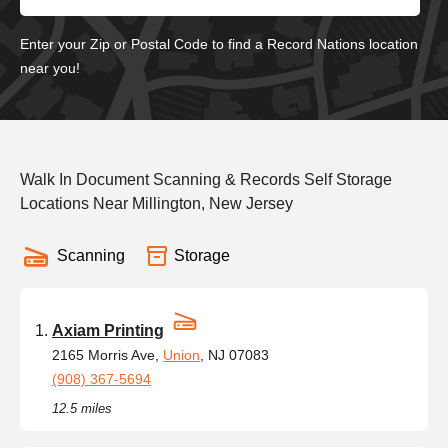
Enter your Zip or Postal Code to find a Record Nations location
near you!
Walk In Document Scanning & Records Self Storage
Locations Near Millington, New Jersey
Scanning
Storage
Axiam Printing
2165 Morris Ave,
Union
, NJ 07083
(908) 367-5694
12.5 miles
-.-.-
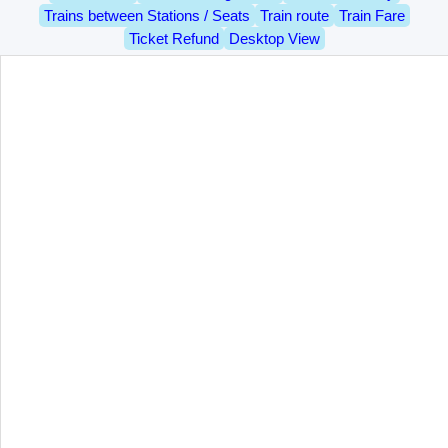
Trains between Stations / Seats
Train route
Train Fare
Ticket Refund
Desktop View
-.-.-
= What this task involves =
From the entries above, extract each line containing "Storage".

= Exercise result =
Walk In Document Scanning & Records Self Storage
Storage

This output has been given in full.